100 YEARS AGO IN MUSICAL AMERICA (407)

August 6, 1921
Page 1
ENRICO CARUSO DIES IN NAPLES

Acute Peritonitis Proves Fatal to King of Tenors—End Comes at 5 A.M. on Tuesday—Hurried from Sorrento for New Operation—Stricken by Relapse on Saturday Last—Four Specialists in Consultation, but All Efforts Fail—Stimulants Administered to Sustain Heart as Opera’s Brightest Star Sinks into Alarming State of Weakness—News of End Shocks Legion of Admirers After Reassuring Messages of Progress from Italy—Brave Fight Against Odds Through Long Illness and Recurring Attacks Proved Heroic Caliber of Man—The World Mourns as Regal Career in Song Is Terminated

NAPLES, Aug. 2. —The golden voice of Enrico Caruso was silenced forever this morning, when the greatest of the great tenors closed his eyes in the sleep of death, here in his native Naples. The end came at 5 a. m. His heart failed to rally to stimulants which had been administered to him since Sunday, when he underwent an operation, compelled by a sudden relapse, which came upon him during a holiday trip to Pompeii on Saturday, and the subsequent discovery of an abscess between the liver and the diaphragm which the tenor’s physicians felt compelled to relieve. At his bedside, when death came, were Mrs.
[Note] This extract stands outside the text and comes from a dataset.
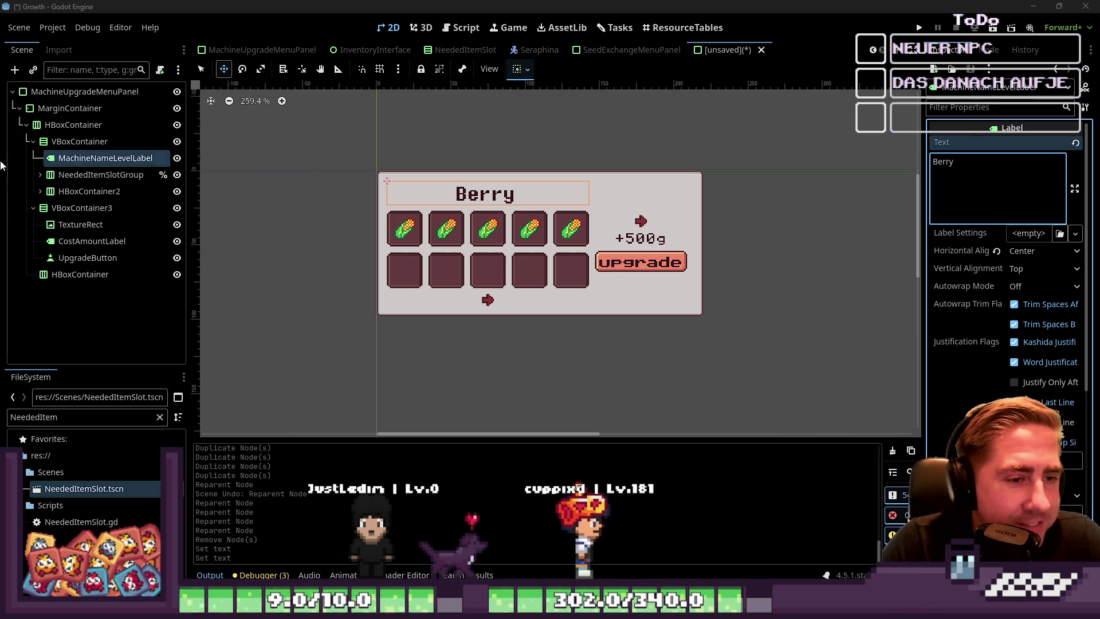
Step: Delete the unneeded bottom-row HBoxContainer from the Berry panel
double_click(69, 277)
Caruso, the tenor’s brother, Giovanni, and four physicians.
“See Naples and die.” The quotation, which was one Caruso had used many times in jest or in earnest, came to mind among those close to the tenor as a prophecy fulfilled, and they recalled the wish, often expressed by him, that when the end should come, he wanted to pass from life among the familiar scenes of the city where he was born. A week ago Caruso was at Sorrento, apparently continuing his uphill progress to health. It was expected that he would come to his villa near Naples (one of five in Italy) some time later in August. Then came the holiday trip to Pompeii Saturday, the collapse, the hurried journey to Naples, the operation late Sunday night, and this morning, after the heart had been kept beating only by frequent injections of camphor and other stimulants, the spark of life went out.
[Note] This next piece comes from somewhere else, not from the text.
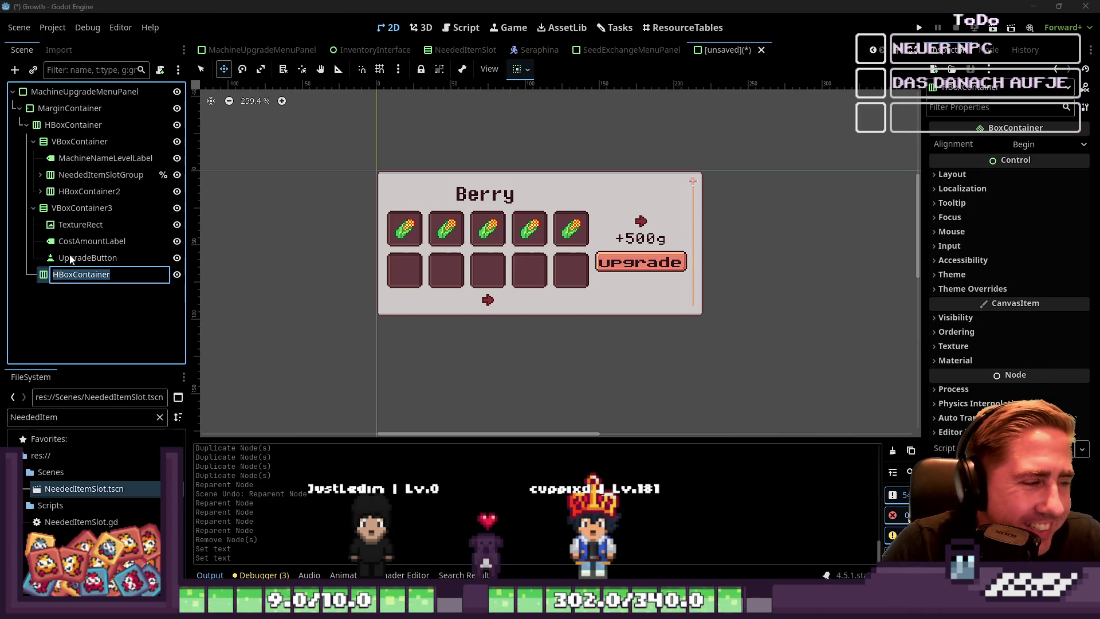
left_click(70, 224)
left_click(53, 276)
Extreme Weakness After Operation WHEN Caruso was brought to Naples Sunday, it was said that his physicians were pessimistic. His collapse had been such that only by extreme measures had life been kept in his body after his collapse on Saturday. Acute peritonitis, the physicians said, had been caused or was attended by a subphrenic abscess, and the only hope, a very slender one, lay in an immediate operation.
Such weakness of the heart followed on Monday that Professor de Soto, one of the medical men in attendance, announced after a consultation that there was no hope of prolonging the tenor’s life beyond Tuesday. Word of the great singer’s danger spread through the city and crowds gathered about Caruso’s retreat, many persons kneeling in prayer . Tourists asked for bulletins. Churches and shrines were visited by hundreds who offered supplications for the tenor’s recovery.
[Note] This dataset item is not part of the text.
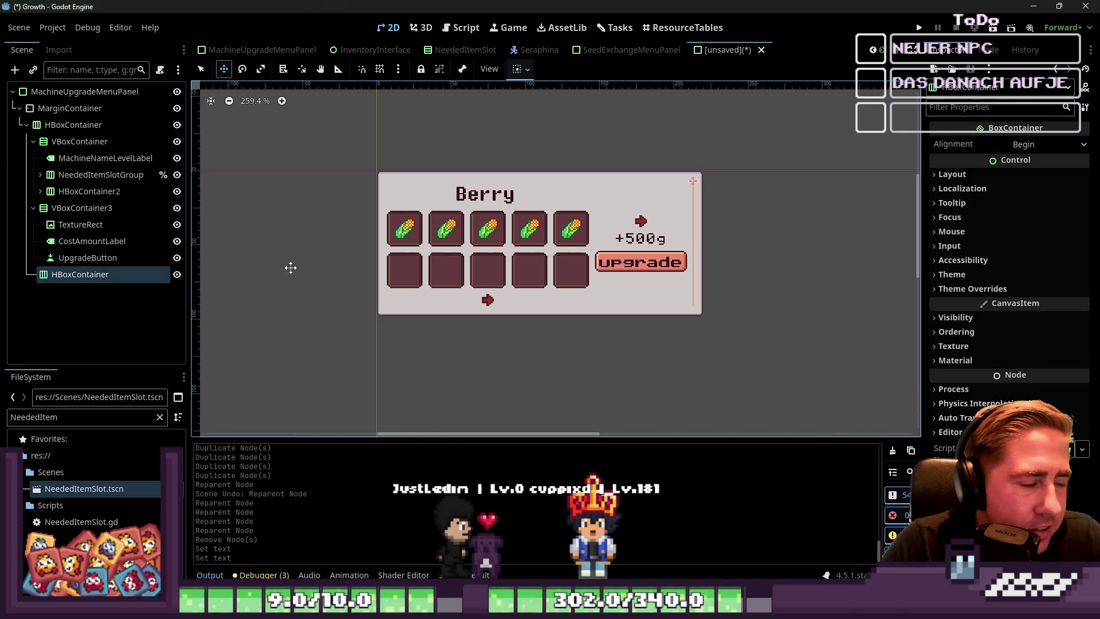
left_click(91, 257)
left_click(73, 275)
Among those who refused to believe that Caruso was at death’s door were persons who had been with him in Sorrento only a week or so ago. They reported that Caruso had walked for hours at a time about the city, bartering with shopkeepers over a cap or a jewel (like the good Neapolitan that he was), basking in the sun for long periods, and on one occasion playing the jovial host to a party that continued until midnight. Repeatedly, he had expressed the hope that he would be ready to resume his operatic work at the Metropolitan the coming winter, and many of those who had seen him believed his progress had been sufficient to make this hope a well founded one.
Naples Stunned by Blow
TO-DAY’S announcement of his death came as a stunning blow. Naples, knowing that all the world shared her grief, seemed to rock with the news. The passing of a sovereign, of a great military hero, a reverenced inventor, statesman or humanitarian, however beloved and famous, could not have clutched the heart-strings of the tenor’s fellow Neapolitans more poignantly. Men who do not weep wept. There was a sense of awe and hush and groping, as if from inability to understand how this life could have been taken away.
Though Caruso had not sung much in Italy for many years, Naples regarded him as her most illustrious son. The city will take official recognition of this fact, and will accord the tenor’s memory such honors as few citizens ever have received. The fact that most of his triumphs have been abroad, and that his voice is more familiar in New York than in Naples, has not taken from the Neapolitans their pride in his world reputation as the greatest of tenors. In later years, the Neapolitans have known him as a man more intimately than as a singer, because of his almost annual visits to his villa here. His generosity, his kindliness, his fondness for fun and all manner of jokes, and the open heartedness with which he mingled among his fellows, even after he had · acquired wealth and fame, endeared him to thousands who never had heard him sing.
It was to Naples that he came, pale and drawn, early in June, a passenger on the Presidente Wilson, accompanied by his wife and little Gloria. The welcome that he received warmed him, but wearied him. From this city he went to Sorrento, and then returned here to die, in fulfilment of his wish, though it is said that until the very last he did not share the pessimism of the physicians.